For the next five years, I reloaded Couch to 5k every summer with the Turkey Trot in my sights. I never could run more than a mile and a half without stopping. For 17 years I watched the race from the sidewalk. I was ready to burn my shoes.

I don’t blame you if you’re thinking I’m making this up. Scout’s honor. (I really was a Boy Scout. There was a merit badge for running. I didn’t get one.) The next September, brought my annual impulse to train for the Turkey Trot. I knew Couch to 5k didn’t work for me.

Year Seventeen.

I had an idea. What if I created a running ritual? I had spent much of my life researching the surprising power of both group rituals and personal rituals. I knew that a powerful personal ritual was made up of a precise routine plus some inspiring, symbolic, inspirational components. Inexplicably, I had never considered creating one to help me run.

On September 4th, I began training using my carefully crafted personal running ritual. My plan was exactly like the previous 17 years. Run three times a week. Work up to two miles. Then run the Turkey Trot on Thanksgiving. I was determined. I was not optimistic.

 

Powerful personal rituals include both physical and psychological components.

Something you move. Something that moves you. 

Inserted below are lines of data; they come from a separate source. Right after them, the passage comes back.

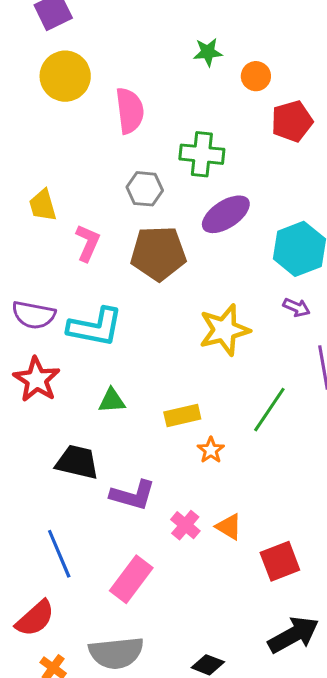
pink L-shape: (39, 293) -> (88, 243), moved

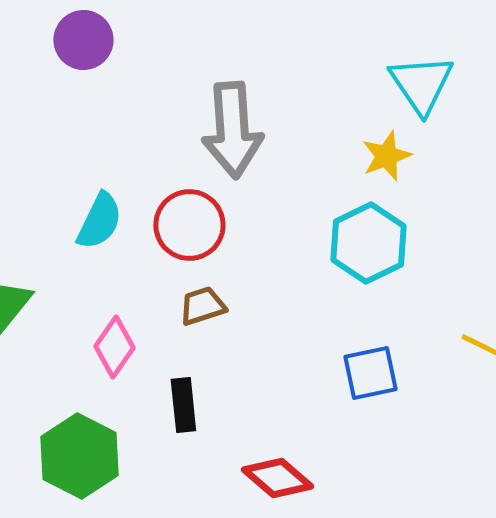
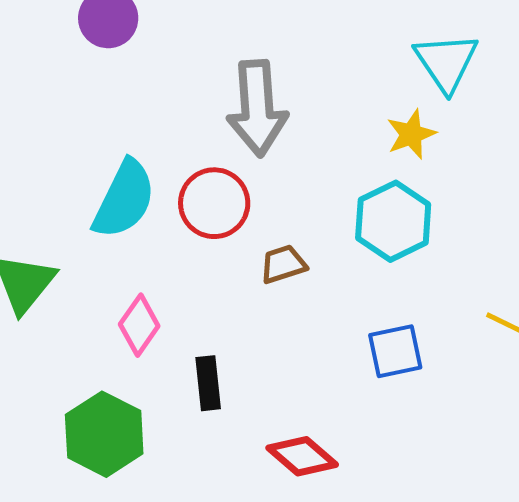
cyan semicircle: (99, 221) -> (124, 199), size x1.4
brown trapezoid: (202, 306) -> (283, 264), moved

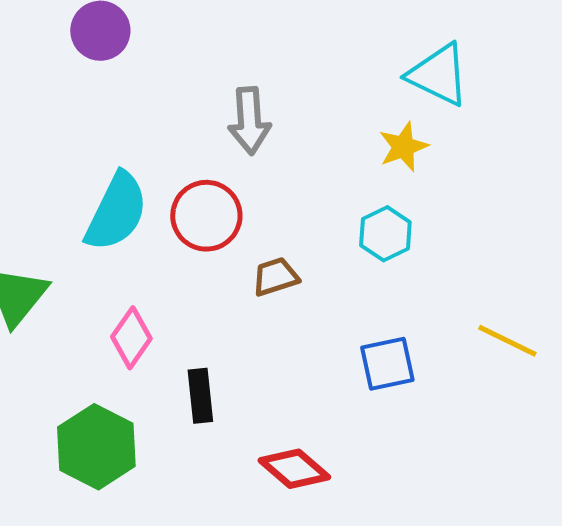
cyan triangle: (446, 62) -> (438, 75), turned -30
gray arrow: (257, 108) -> (249, 121), size x0.7
cyan hexagon: (393, 221) -> (385, 234), size x0.7

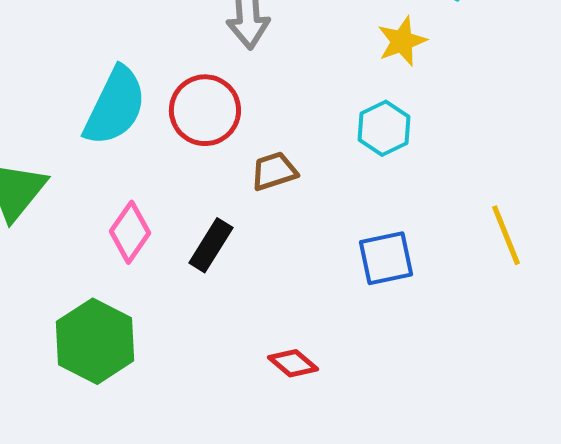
yellow line: (507, 341) -> (506, 235), turned 42
black rectangle: (200, 396) -> (211, 245), moved, turned 38
red diamond: (294, 469) -> (293, 363), size x0.7

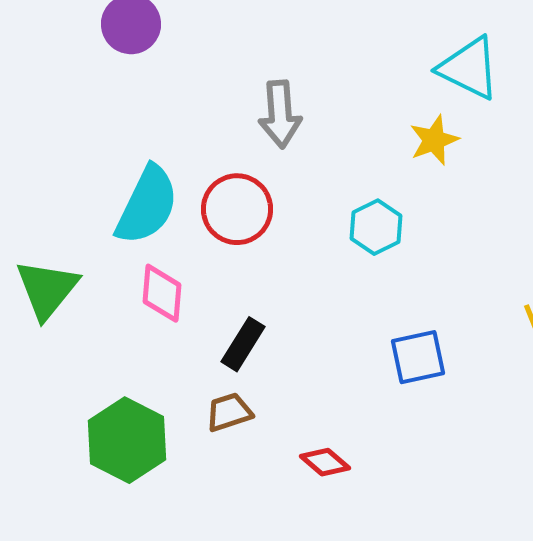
cyan hexagon: (384, 128) -> (376, 227), moved
brown trapezoid: (274, 171) -> (229, 412), moved
pink diamond: (130, 232) -> (162, 293), moved, turned -30

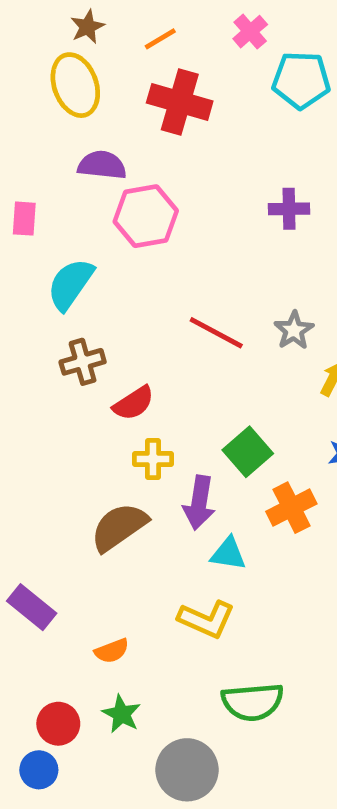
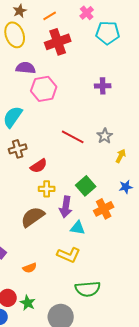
red cross: (180, 102) -> (58, 42), turned -35
green star: (121, 714) -> (28, 303), moved

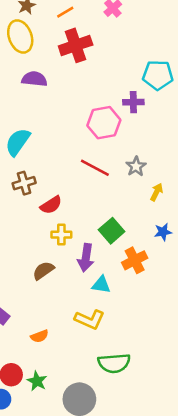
cyan pentagon: (108, 33) -> (158, 75), moved
pink hexagon: (44, 89) -> (104, 123), moved
brown semicircle: (33, 217) -> (43, 271), size x0.7

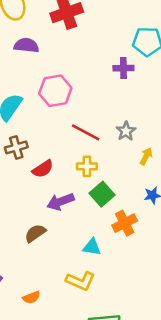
pink hexagon: (104, 123) -> (55, 91), moved
yellow cross: (61, 235) -> (87, 166), moved
purple arrow: (86, 258) -> (60, 202), moved, turned 60

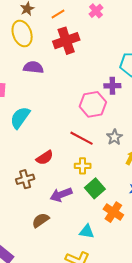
pink hexagon: (55, 91) -> (93, 104), moved
brown cross: (16, 147) -> (25, 179), moved
red semicircle: (43, 169) -> (45, 158), moved
orange cross: (125, 223) -> (113, 212), turned -30

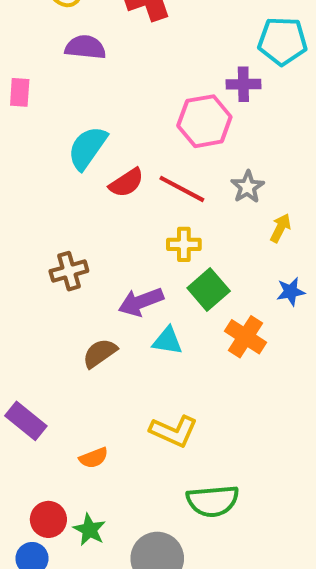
cyan semicircle: (20, 118) -> (87, 148), moved
red semicircle: (45, 158) -> (126, 183), moved
cyan triangle: (87, 232) -> (167, 341), moved

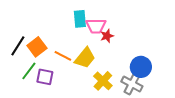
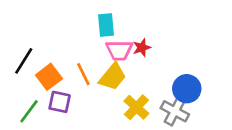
pink trapezoid: (96, 26) -> (119, 50), moved
orange square: (37, 47) -> (49, 77), moved
orange line: (63, 56) -> (83, 74), turned 36
green line: (29, 71) -> (29, 111), moved

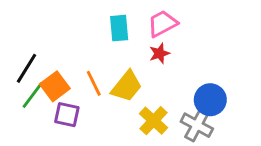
pink trapezoid: (119, 50) -> (162, 24), moved, turned 152
green line: (29, 111) -> (33, 95), moved

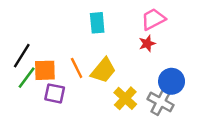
pink trapezoid: (162, 24) -> (153, 19), moved
red star: (159, 53) -> (147, 44), moved
orange square: (55, 86) -> (45, 70), turned 35

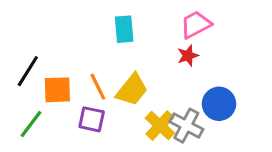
green line: (27, 78) -> (31, 124), moved
purple square: (55, 93) -> (92, 119), moved
gray cross: (161, 102) -> (186, 126), moved

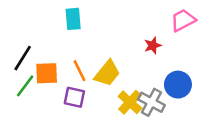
pink trapezoid: (196, 25) -> (183, 20), moved
cyan rectangle: (124, 29) -> (73, 19), moved
green line: (31, 124) -> (25, 86), moved

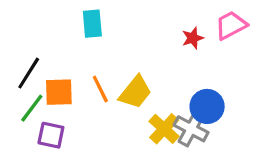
red star: (153, 45) -> (193, 38), moved
blue circle: (178, 85) -> (207, 106), moved
purple square: (74, 97) -> (51, 135), moved

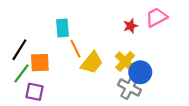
cyan rectangle: (92, 24) -> (63, 28), moved
orange line: (100, 89) -> (76, 49), moved
yellow cross: (164, 129) -> (125, 62), moved

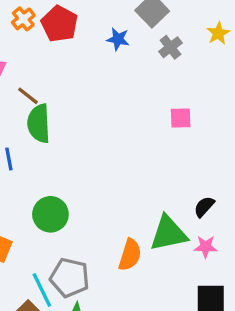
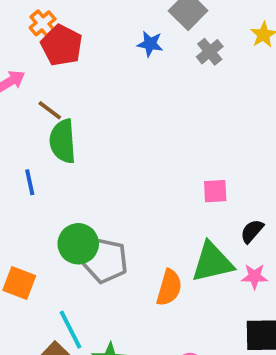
red pentagon: (59, 24) -> (62, 45), moved
pink square: (181, 118) -> (215, 191), moved
gray pentagon: (70, 278) -> (105, 261), moved

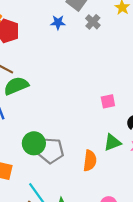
green semicircle: (63, 141) -> (16, 86), turned 80
green triangle: (212, 262) -> (112, 142), size x0.7

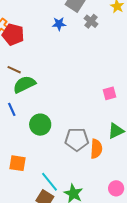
green circle: (34, 143) -> (40, 125), moved
gray pentagon: (51, 151) -> (77, 139), moved

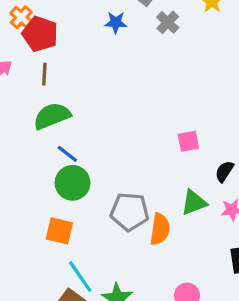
brown line: (14, 70) -> (44, 74), moved, turned 64
blue line: (12, 109) -> (67, 154), moved, turned -32
orange square: (17, 163) -> (59, 231), moved

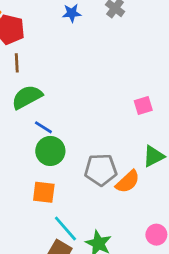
orange semicircle: (160, 229) -> (128, 182), turned 45

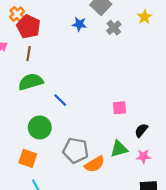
blue line: (43, 127) -> (60, 100), moved

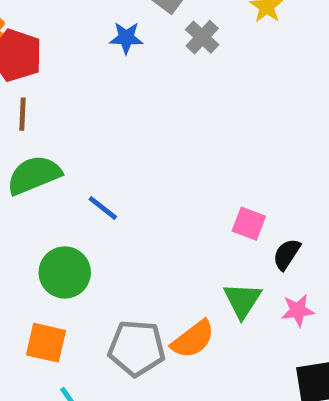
pink square: (119, 108) -> (249, 224), moved, turned 32
green triangle: (119, 149) -> (242, 300), turned -36
gray pentagon: (76, 150) -> (137, 348), moved

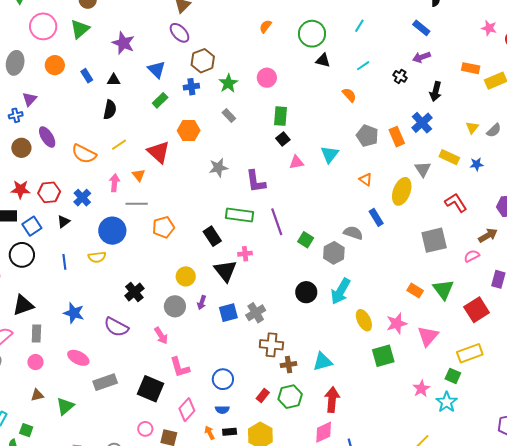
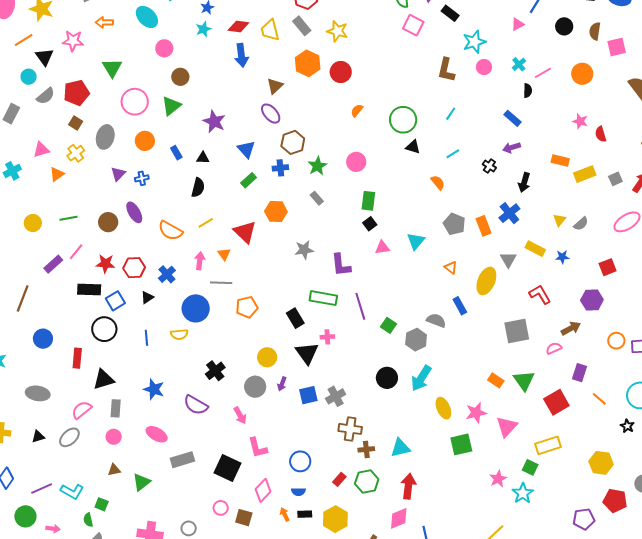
blue cross: (16, 115) -> (142, 178), moved

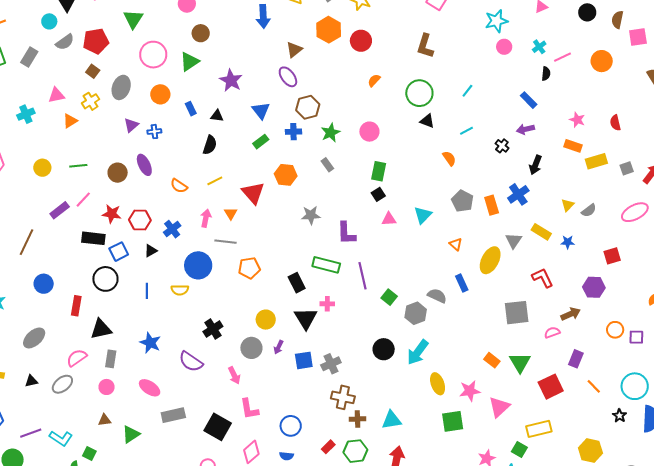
brown L-shape: (446, 70) -> (425, 46), moved
pink star: (580, 121) -> (577, 120), moved
orange semicircle: (170, 231) -> (179, 186), size x0.7
gray ellipse: (38, 393) -> (34, 338), turned -55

My first run was three blocks. Six weeks later, I was running eight miles without stopping.  I entered the Turkey Trot. (All the details of my Running Ritual are in Clutch: How Rituals Elevate Performance and Happiness.)

Source: JBLM MWR/Flickr

Source: JBLM MWR/Flickr

The Science of Rituals.

Recent mind/brain/behavior research shows that my running ritual success was far from unique. Simple rituals are a shortcut to changing attitudes, behavior and relationships. Rituals punch above their weight.

So, exactly what is a ritual? A ritual is a repeated, symbolic, inspirational routine.  Powerful personal rituals include both physical and psychological components. Something you move. Something that moves you. The routine component that you create should be practical, positive and precise. Baseball Hall of Famer Wade Boggs ran wind sprints to warm up on game days. He ran them at 17 minutes past the hour. Precise routines become autopilot routines. Your ritual isn’t ready yet. Now add something symbolic, inspirational or motivational. Be like Mike. Michael Jordan wore his North Carolina Tar Heel basketball shorts under his Chicago Bulls’ shorts to remind him from whence he came. Rituals are not just for athletes and exercise wannabes. A ritual can help tip the scales in your favor to accomplish most anything.

 Hopefully, this saves you seventeen years.